Serving Clovis, Portales and the Surrounding Communities
PORTALES — Looking at some “alarming” dips into reserves for the upcoming interim budget, Portales city manager asked the city council to be prepared to look at ways to “cut services or increase revenue streams” in order to keep the books balanced in the coming fiscal year.
“We’re really getting into our reserves,” Sammy Standefer told councilors in a presentation on the fiscal year 2019-2020 preliminary interim budget during the regular meeting Tuesday night. “And that will spark some other conversations.”
Standefer compared the interim budgets from 2018-19 and 2019-20, noting each had beginning cash balances of $3,000,000. Projected revenues of $7,531,709 in the latest interim budget were 2.56% higher than in the previous year, but there were also “decreases in budgeted revenues for ambulance fees, recreation & pool fees” and miscellaneous revenues. Ambulance fees are projected to decrease because a transport company has recently started handling all “non-emergency transports,” Standefer said.
The general fund is “projected to draw down reserves by $1,300,389 in FY 19-20,” said Standefer’s presentation. Consequently, he explained, city leadership should look toward either a reduction in services or in increase in their fees. Other ways to increase revenue could include incremental increases in either property taxes, municipal Gross Receipts Tax or the Hold Harmless Gross Receipts Tax, the latter of which Standefer recommended against.
Also at Tuesday’s city council meeting:
• Recognition of the Portales High School Chamber Choir for its 2019 New Mexico Activities Association state championship.

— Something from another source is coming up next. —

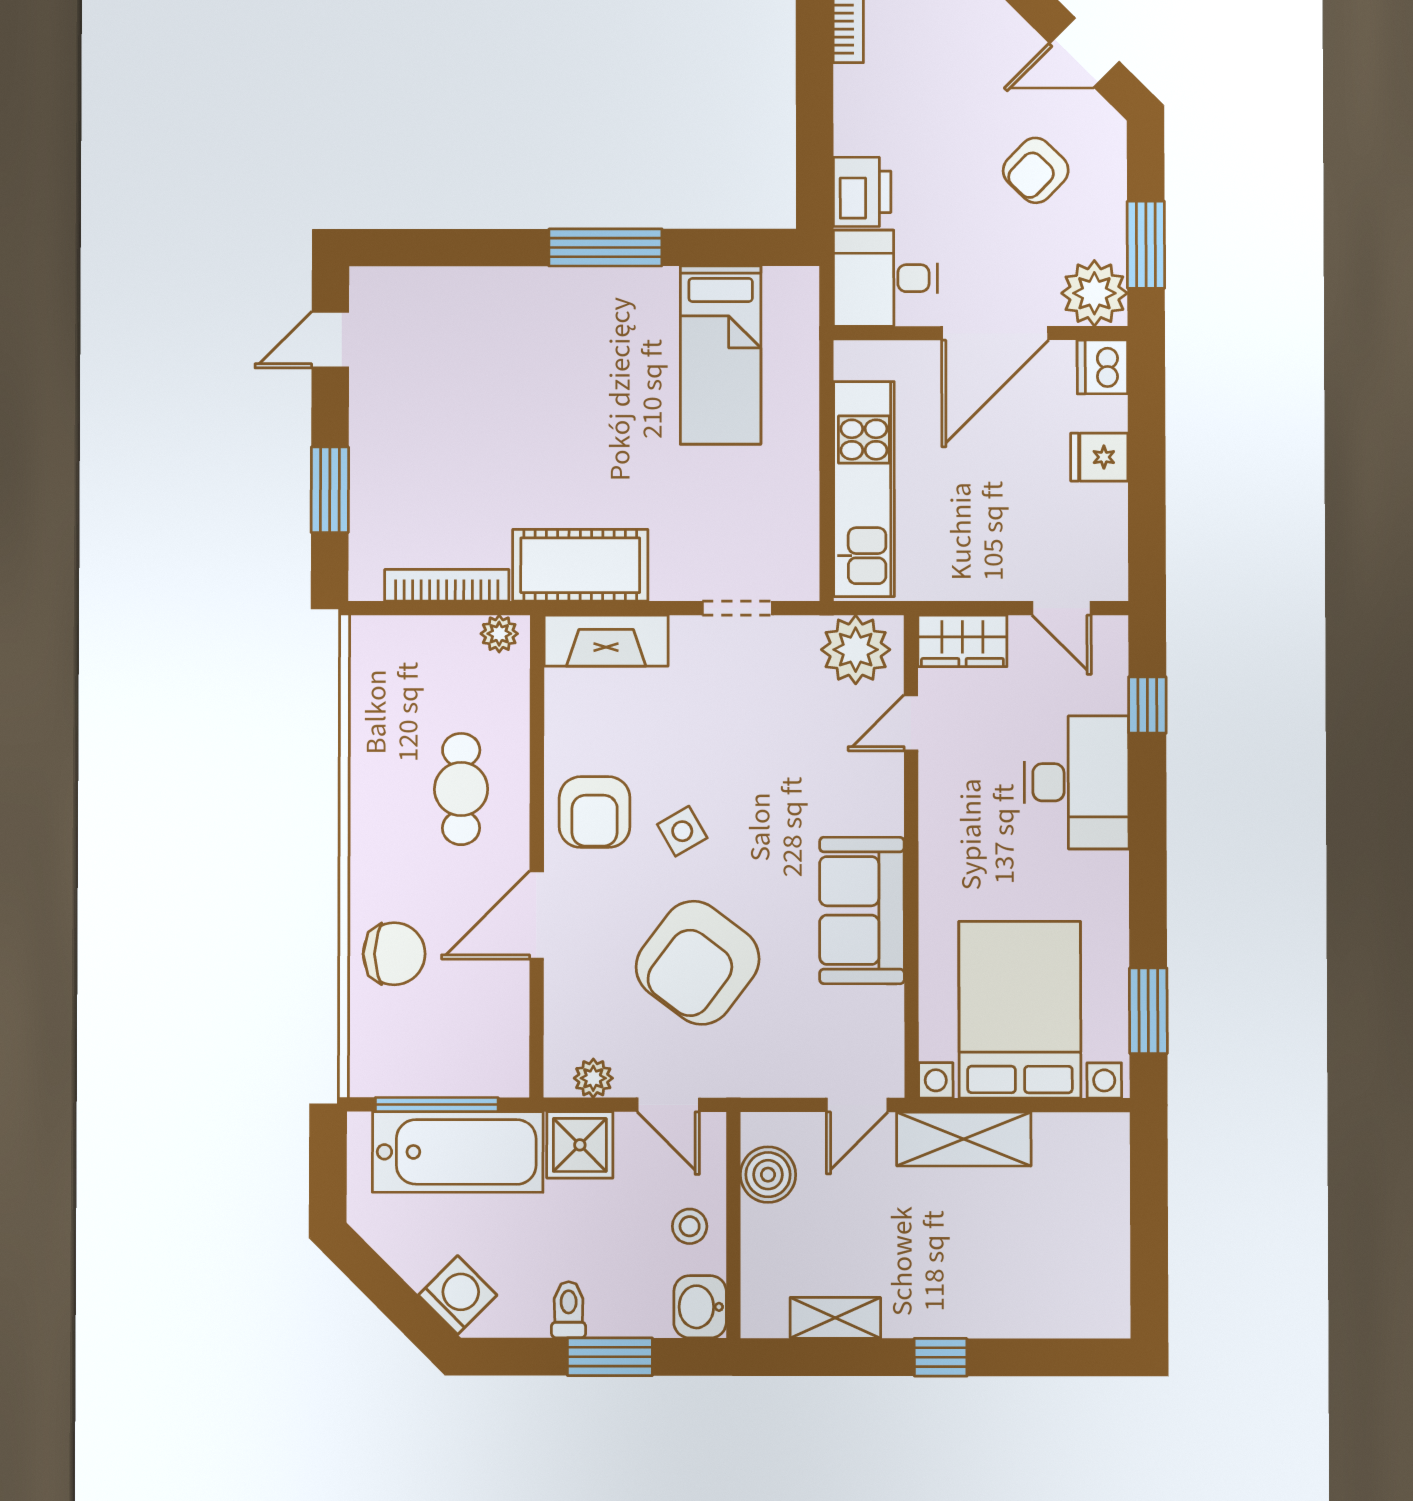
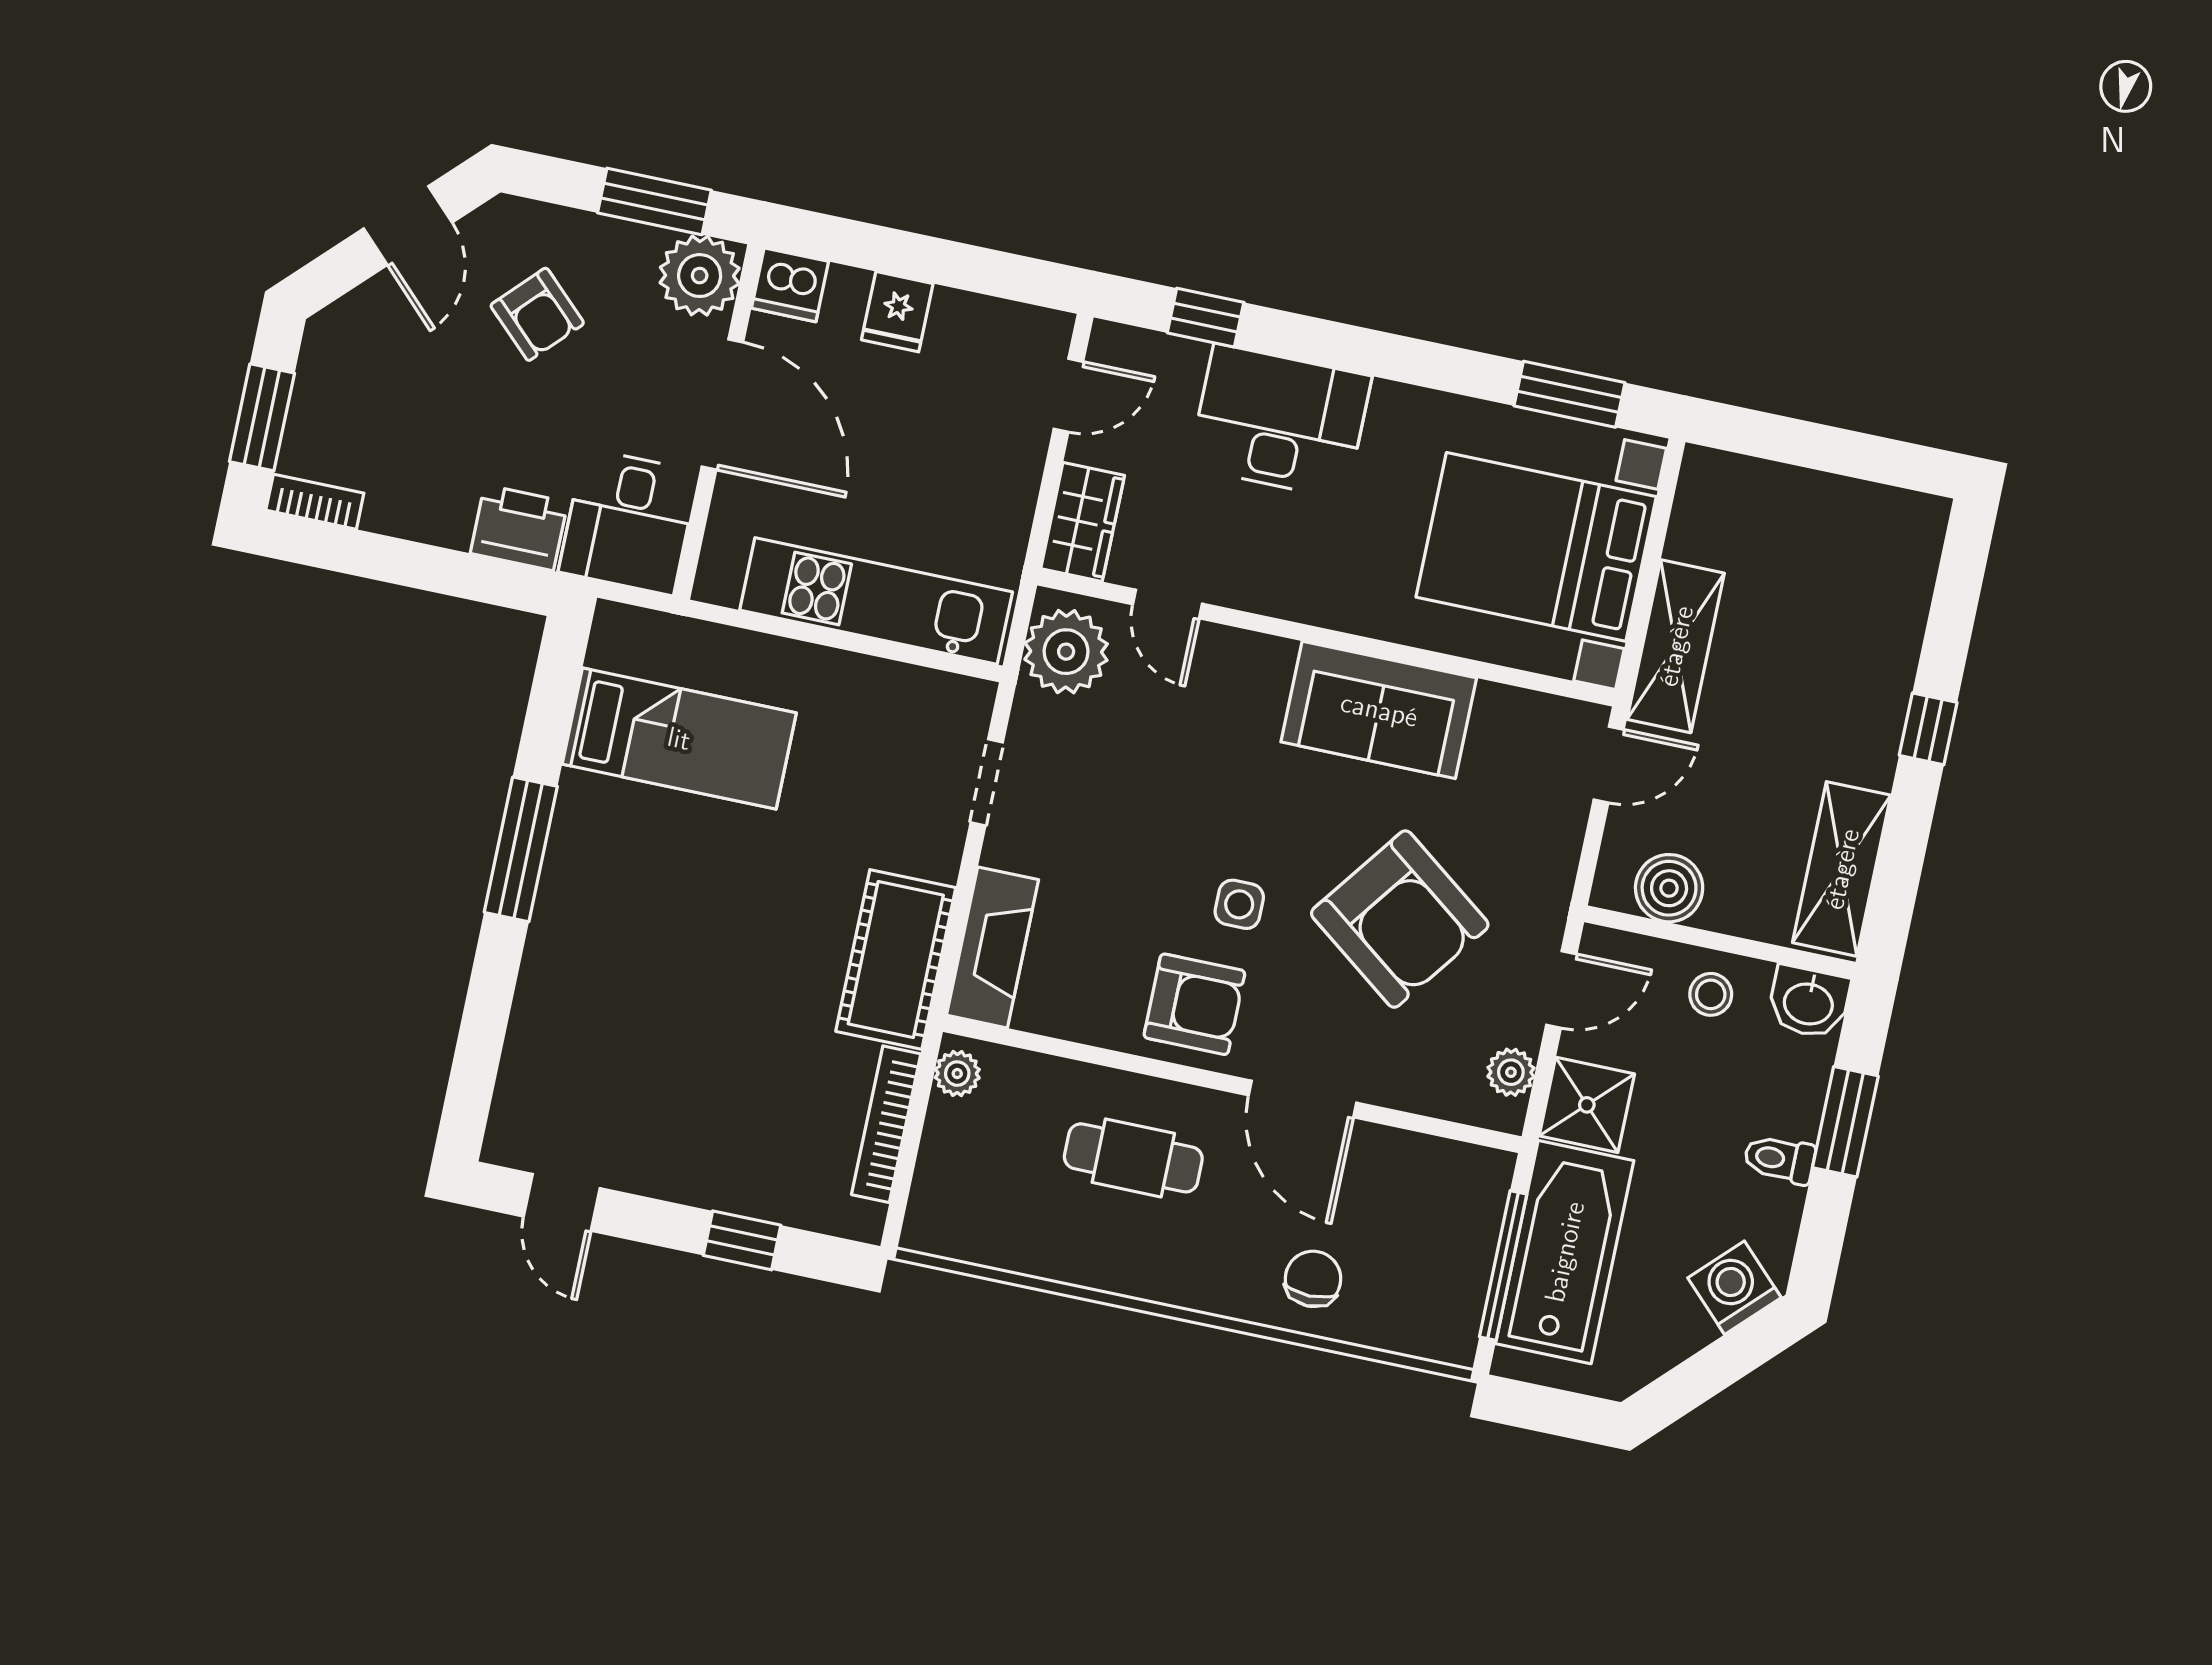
window: (330, 490) -> (742, 1240), width x0.67
side table: (682, 831) -> (1239, 904), turned 30
chair: (394, 954) -> (1313, 1279), width x0.73, depth x0.73
door: (857, 1105) -> (1609, 765), hinge flipped
shelving: (835, 1318) -> (1842, 869), width x1.50, depth x1.33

• Approval of a joint resolution between Roosevelt County and the city “to increase community awareness and participation” in the 2020 census, with documents noting that “communities lose approximately $3,000 federal dollars per year for each resident failing to participate in the Census.” Census Day is April 1, 2020, and the resolution specified that the city and county “shall each appoint three members” to the local census committee, “established to serve in an educational and promotional advisory capacity.”
• Approval of resolution authorizing city to apply for participation in the Juvenile Adjudication Program. The state legislature created a fund in 2009 “to support an alternative adjudication process for juveniles charged with traffic and other misdemeanor offenses,” according to the meeting documents. If awarded, funds from the program would assist the city in bringing Teen Court volunteer attorneys and adult chaperons to Santa Fe for court and legislative sessions and possibly a Round House tour.